(Circuit design data)

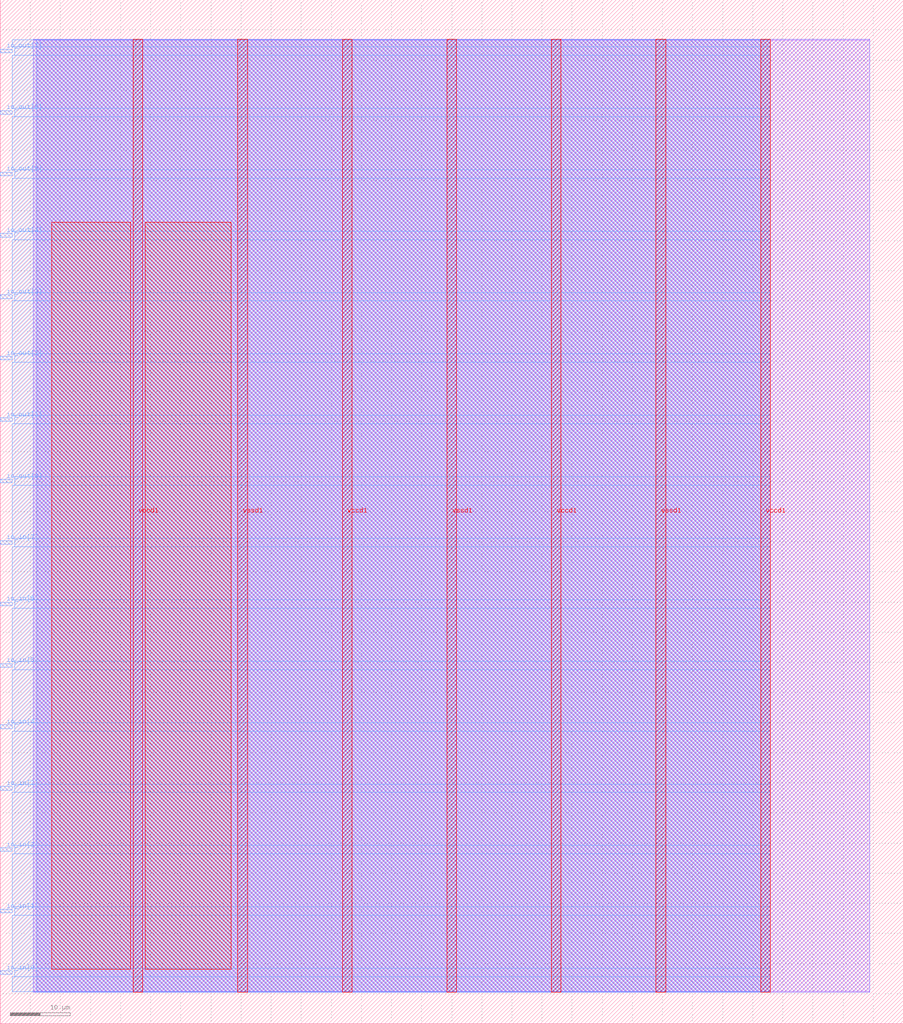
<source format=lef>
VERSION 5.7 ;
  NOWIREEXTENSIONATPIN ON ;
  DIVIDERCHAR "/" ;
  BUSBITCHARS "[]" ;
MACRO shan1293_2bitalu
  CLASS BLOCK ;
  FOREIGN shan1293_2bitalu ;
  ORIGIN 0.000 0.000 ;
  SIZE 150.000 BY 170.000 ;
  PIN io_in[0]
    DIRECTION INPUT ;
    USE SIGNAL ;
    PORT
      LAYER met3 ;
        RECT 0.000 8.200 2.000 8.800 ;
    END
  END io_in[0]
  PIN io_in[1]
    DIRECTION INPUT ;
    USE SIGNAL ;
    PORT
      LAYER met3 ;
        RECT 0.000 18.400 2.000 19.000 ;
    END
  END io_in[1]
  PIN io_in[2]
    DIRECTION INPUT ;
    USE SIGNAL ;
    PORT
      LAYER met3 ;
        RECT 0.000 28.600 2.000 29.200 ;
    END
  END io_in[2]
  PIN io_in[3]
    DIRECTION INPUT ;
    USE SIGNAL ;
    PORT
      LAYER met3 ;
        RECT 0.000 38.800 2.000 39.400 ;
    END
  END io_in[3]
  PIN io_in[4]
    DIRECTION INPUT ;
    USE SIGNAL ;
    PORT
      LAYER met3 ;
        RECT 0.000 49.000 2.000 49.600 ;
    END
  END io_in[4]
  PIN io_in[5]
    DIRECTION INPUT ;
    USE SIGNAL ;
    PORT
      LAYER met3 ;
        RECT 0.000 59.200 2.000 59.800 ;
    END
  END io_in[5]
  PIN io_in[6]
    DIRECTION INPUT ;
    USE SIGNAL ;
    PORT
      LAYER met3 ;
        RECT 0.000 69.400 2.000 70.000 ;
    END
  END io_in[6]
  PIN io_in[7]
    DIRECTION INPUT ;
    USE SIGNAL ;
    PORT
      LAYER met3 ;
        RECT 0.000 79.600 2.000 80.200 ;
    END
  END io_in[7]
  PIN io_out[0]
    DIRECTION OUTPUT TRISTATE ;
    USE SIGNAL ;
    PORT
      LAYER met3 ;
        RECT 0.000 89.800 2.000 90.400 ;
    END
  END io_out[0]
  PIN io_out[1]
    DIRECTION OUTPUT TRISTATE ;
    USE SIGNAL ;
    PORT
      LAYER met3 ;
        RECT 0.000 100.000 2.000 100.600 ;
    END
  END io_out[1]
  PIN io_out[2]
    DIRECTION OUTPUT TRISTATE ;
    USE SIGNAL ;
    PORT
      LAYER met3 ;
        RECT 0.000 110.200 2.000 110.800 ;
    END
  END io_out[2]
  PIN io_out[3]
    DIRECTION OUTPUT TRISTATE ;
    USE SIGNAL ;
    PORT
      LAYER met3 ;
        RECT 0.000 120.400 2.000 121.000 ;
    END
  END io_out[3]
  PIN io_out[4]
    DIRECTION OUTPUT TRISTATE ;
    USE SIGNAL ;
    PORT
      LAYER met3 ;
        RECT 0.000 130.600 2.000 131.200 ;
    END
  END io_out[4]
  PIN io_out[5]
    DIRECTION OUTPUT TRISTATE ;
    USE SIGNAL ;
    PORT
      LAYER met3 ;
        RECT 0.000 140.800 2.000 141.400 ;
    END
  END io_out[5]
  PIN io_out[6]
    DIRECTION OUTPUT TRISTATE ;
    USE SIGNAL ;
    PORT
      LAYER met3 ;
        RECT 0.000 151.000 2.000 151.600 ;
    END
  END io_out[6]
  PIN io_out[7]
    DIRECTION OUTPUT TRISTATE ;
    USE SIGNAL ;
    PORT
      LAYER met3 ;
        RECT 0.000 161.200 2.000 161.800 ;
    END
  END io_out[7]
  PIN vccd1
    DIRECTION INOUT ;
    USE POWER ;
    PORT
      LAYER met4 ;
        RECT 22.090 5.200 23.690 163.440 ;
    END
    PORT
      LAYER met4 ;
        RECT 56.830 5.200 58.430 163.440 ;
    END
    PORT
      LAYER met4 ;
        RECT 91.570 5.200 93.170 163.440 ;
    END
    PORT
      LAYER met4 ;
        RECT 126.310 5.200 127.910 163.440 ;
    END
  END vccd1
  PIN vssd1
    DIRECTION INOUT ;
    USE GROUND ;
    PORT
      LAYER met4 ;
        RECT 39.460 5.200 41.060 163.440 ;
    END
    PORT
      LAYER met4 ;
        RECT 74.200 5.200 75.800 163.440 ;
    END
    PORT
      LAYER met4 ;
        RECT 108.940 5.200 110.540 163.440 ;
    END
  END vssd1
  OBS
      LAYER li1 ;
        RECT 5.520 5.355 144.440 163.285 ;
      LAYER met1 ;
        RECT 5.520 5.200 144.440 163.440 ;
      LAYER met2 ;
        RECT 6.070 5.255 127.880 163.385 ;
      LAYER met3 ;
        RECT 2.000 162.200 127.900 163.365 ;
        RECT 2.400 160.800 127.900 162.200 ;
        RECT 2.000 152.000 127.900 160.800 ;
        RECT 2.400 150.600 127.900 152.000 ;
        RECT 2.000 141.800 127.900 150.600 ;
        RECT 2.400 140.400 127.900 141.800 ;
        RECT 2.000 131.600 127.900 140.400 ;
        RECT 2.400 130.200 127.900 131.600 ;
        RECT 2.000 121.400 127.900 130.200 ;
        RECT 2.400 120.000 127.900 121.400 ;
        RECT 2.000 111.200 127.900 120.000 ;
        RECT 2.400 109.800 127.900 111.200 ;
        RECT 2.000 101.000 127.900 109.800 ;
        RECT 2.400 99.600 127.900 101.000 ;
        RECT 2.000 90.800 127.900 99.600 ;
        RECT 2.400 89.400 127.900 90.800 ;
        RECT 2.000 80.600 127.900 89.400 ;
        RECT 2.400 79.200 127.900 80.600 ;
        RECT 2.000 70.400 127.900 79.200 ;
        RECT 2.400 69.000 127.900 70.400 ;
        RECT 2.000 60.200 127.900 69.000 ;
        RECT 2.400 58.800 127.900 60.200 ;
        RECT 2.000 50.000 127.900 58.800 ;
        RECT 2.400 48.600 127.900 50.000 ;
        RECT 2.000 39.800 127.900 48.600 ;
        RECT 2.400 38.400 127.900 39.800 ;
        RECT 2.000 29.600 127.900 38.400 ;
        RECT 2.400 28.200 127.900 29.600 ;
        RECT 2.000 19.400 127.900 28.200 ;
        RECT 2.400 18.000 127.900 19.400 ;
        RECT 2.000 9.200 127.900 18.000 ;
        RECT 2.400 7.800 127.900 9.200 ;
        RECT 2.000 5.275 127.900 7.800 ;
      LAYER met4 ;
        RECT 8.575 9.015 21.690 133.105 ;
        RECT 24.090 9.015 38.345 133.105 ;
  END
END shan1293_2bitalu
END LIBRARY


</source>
* * *
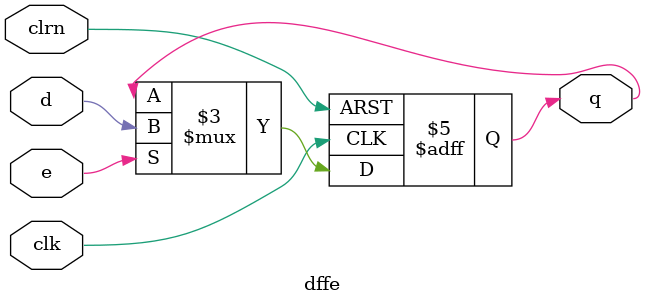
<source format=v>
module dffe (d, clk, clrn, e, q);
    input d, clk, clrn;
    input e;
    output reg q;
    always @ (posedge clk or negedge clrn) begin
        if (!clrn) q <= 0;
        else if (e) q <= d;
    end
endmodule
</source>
---
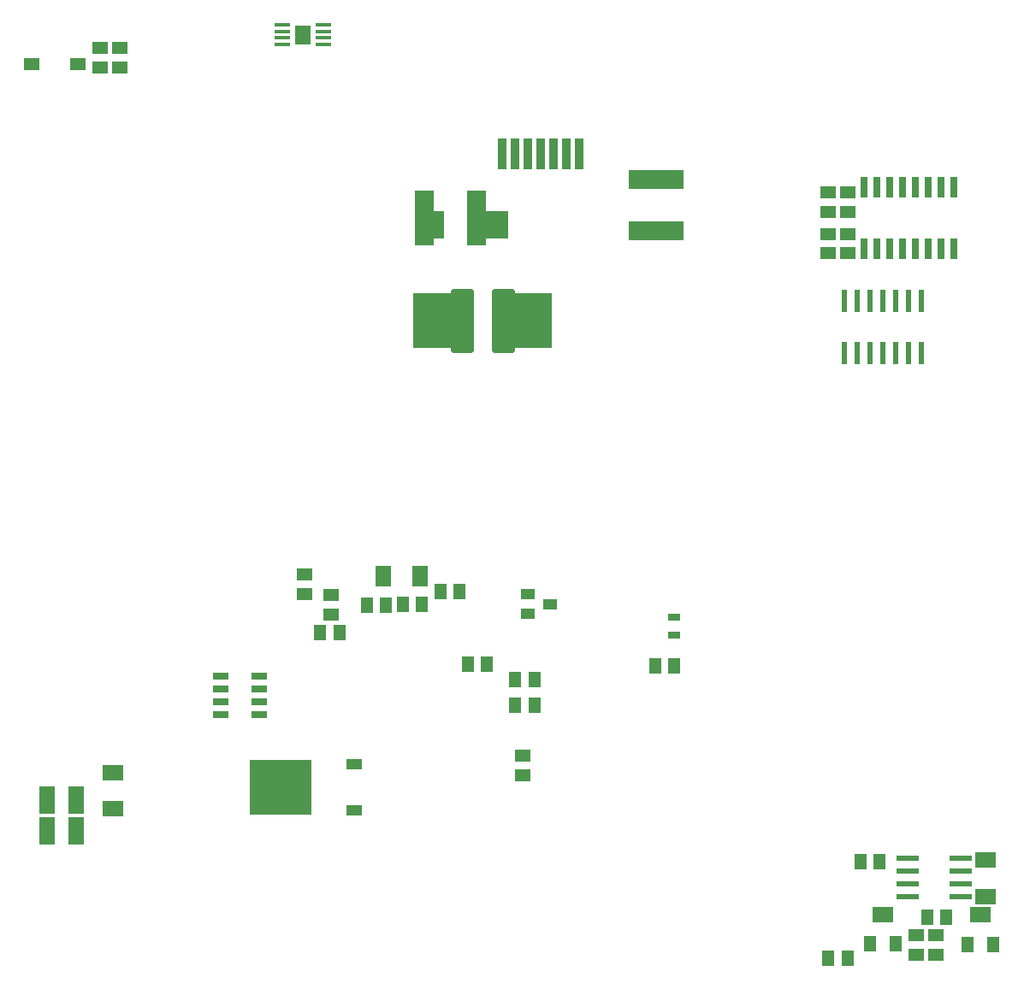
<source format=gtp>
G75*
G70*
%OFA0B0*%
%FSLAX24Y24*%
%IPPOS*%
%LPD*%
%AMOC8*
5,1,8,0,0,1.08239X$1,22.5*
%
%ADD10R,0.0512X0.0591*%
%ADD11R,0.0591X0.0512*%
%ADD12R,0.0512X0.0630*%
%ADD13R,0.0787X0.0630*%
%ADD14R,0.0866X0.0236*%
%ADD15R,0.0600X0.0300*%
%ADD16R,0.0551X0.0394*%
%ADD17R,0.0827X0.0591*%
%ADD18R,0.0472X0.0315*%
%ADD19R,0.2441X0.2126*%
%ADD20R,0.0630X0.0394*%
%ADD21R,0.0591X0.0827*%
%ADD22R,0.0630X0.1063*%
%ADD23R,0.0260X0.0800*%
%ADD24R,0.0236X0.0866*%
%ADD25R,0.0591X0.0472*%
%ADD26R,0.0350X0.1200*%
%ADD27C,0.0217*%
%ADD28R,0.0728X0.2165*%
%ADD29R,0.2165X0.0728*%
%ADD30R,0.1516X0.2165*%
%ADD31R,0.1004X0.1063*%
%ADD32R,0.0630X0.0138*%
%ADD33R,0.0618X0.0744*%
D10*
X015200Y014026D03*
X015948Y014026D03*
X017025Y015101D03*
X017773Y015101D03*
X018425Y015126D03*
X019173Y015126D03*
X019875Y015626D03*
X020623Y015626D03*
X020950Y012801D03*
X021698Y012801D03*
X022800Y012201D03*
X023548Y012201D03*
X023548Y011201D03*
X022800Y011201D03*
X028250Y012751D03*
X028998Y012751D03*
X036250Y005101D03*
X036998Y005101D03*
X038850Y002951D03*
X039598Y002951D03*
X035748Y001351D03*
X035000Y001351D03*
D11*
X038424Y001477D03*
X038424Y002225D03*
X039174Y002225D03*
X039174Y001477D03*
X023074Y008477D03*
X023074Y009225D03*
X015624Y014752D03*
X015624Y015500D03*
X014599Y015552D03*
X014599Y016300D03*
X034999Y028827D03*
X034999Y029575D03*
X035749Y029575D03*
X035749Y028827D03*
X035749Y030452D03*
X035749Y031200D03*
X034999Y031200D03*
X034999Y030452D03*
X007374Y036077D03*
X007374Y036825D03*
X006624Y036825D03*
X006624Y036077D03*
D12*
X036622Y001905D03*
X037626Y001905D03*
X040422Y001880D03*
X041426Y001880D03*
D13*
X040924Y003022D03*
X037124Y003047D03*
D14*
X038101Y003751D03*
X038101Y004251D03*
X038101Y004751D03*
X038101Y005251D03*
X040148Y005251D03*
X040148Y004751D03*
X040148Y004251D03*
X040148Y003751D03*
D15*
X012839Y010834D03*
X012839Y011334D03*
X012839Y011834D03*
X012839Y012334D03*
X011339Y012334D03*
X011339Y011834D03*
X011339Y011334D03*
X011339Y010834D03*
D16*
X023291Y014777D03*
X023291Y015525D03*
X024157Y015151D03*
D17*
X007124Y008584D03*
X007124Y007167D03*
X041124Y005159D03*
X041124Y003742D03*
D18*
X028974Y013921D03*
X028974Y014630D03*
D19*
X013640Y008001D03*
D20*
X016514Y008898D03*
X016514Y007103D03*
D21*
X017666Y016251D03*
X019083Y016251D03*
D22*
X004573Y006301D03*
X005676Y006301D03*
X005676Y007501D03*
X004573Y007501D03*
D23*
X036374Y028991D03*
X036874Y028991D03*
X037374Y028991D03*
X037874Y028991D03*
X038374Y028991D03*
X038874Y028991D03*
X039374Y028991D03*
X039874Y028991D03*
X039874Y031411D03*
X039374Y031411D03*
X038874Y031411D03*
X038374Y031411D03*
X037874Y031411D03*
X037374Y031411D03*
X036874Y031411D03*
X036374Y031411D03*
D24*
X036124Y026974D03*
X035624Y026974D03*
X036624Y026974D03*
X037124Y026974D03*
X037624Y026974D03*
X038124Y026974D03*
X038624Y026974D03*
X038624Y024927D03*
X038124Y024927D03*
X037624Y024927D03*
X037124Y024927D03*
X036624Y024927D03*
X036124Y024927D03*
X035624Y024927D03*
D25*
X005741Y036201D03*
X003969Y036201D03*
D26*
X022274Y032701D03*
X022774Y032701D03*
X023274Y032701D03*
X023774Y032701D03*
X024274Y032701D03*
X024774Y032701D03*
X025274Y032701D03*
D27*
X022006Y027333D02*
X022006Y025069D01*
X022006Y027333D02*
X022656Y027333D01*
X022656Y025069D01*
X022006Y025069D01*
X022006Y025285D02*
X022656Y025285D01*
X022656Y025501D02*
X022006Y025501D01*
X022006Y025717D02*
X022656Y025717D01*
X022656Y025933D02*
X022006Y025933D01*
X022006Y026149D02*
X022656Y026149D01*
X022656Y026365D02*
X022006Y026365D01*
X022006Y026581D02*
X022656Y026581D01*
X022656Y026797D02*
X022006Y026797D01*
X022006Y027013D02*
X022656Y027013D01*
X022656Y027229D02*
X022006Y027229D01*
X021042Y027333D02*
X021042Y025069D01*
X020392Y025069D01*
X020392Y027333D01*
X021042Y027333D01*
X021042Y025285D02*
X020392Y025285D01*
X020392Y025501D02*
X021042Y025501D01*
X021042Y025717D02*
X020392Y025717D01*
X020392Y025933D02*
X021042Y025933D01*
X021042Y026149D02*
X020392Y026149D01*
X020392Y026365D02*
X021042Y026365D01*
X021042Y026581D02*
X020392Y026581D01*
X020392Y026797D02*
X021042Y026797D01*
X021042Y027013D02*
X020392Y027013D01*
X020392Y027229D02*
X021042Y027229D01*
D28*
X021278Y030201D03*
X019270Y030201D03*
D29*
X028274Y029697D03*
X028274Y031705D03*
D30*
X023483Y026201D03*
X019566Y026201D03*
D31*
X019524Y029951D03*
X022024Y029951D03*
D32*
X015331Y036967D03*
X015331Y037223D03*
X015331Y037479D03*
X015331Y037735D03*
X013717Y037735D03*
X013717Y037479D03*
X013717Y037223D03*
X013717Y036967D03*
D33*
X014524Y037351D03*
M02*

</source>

Directions for this task: Set down, from the entries above, exactly the lines from the one with "<source format=lef>" up to and including the one with "END io_in[4]", and no other lines.

Exercise solution:
<source format=lef>
VERSION 5.7 ;
  NOWIREEXTENSIONATPIN ON ;
  DIVIDERCHAR "/" ;
  BUSBITCHARS "[]" ;
MACRO shan1293_2bitalu
  CLASS BLOCK ;
  FOREIGN shan1293_2bitalu ;
  ORIGIN 0.000 0.000 ;
  SIZE 150.000 BY 170.000 ;
  PIN io_in[0]
    DIRECTION INPUT ;
    USE SIGNAL ;
    PORT
      LAYER met3 ;
        RECT 0.000 8.200 2.000 8.800 ;
    END
  END io_in[0]
  PIN io_in[1]
    DIRECTION INPUT ;
    USE SIGNAL ;
    PORT
      LAYER met3 ;
        RECT 0.000 18.400 2.000 19.000 ;
    END
  END io_in[1]
  PIN io_in[2]
    DIRECTION INPUT ;
    USE SIGNAL ;
    PORT
      LAYER met3 ;
        RECT 0.000 28.600 2.000 29.200 ;
    END
  END io_in[2]
  PIN io_in[3]
    DIRECTION INPUT ;
    USE SIGNAL ;
    PORT
      LAYER met3 ;
        RECT 0.000 38.800 2.000 39.400 ;
    END
  END io_in[3]
  PIN io_in[4]
    DIRECTION INPUT ;
    USE SIGNAL ;
    PORT
      LAYER met3 ;
        RECT 0.000 49.000 2.000 49.600 ;
    END
  END io_in[4]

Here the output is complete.